Peretas Mempersenjatai Portal Polisi Balochistan dalam Kampanye Spionase Multi-Kelompok
Peneliti keamanan siber telah mengungkapkan rincian aktivitas spionase siber yang berkelanjutan terhadap beberapa organisasi penegak hukum Pakistan yang dilakukan oleh tersangka pelaku ancaman yang berpihak pada…
Sumber: thehackernews. com
Perkembangan ini menjadi salah satu sorotan penting dalam perkembangan alat dan strategi keamanan siber. Peneliti keamanan siber telah mengungkapkan rincian aktivitas spionase siber yang berkelanjutan terhadap beberapa organisasi penegak hukum Pakistan yang dilakukan oleh tersangka…

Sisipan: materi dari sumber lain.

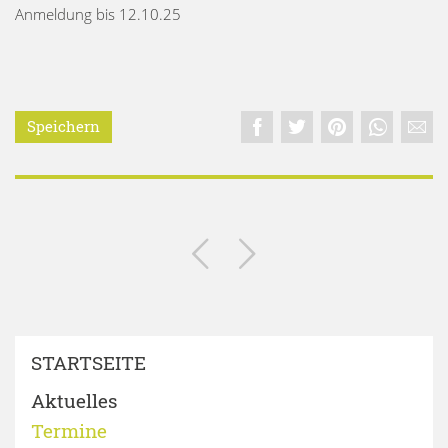
Anmeldung bis 12.10.25
Speichern
STARTSEITE
Aktuelles
Termine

Peneliti keamanan siber telah mengungkapkan rincian aktivitas spionase siber yang berkelanjutan terhadap beberapa organisasi penegak hukum Pakistan yang dilakukan oleh tersangka pelaku ancaman yang berpihak pada Tiongkok dan India antara bulan Februari 2024 dan April 2026.

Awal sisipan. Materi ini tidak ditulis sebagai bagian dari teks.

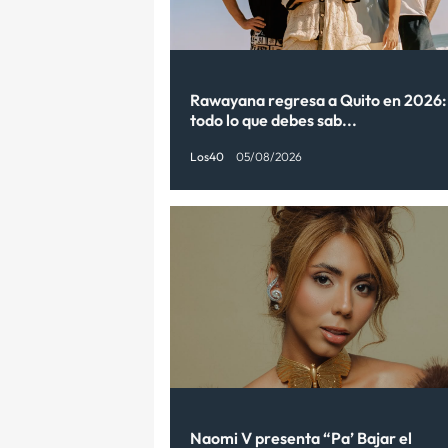
Rawayana regresa a Quito en 2026:
todo lo que debes sab...
Los40
05/08/2026
Naomi V presenta “Pa’ Bajar el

Pelaku ancaman China-nexus juga dikatakan telah menyusupi salah satu aplikasi web ini untuk menyebarkan implan khusus yang menyamar sebagai pembaruan portal. Aplikasi yang dimaksud, bernama Sistem Manajemen Pengaduan (CMS), melayani staf polisi dan warga negara, sehingga menempatkan kedua kategori pengguna tersebut dalam orbit penyerang.
SentinelOne mengatakan pihaknya mendeteksi infrastruktur yang dikompromikan terkait dengan beberapa organisasi penegakan hukum Pakistan lainnya, termasuk Polisi Khyber Pakhtunkhwa, Polisi Islamabad, dan Otoritas Kota Aman Punjab (PSCA).
Kaitan klaster aktivitas Cobalt Strike dengan pelaku ancaman China-nexus didasarkan pada fakta bahwa lalu lintas ke server perintah dan kontrol (C2) yang dikendalikan penyerang (“142.171. 183[.]8”) melampaui penegakan hukum Pakistan hingga entitas pemerintah, akademis, telekomunikasi, dan non-pemerintah di Asia Selatan, Timur, dan Tenggara, Timur Tengah, dan Amerika Selatan – sebuah profil viktimologi yang konsisten dengan peretas yang bersekutu dengan Tiongkok.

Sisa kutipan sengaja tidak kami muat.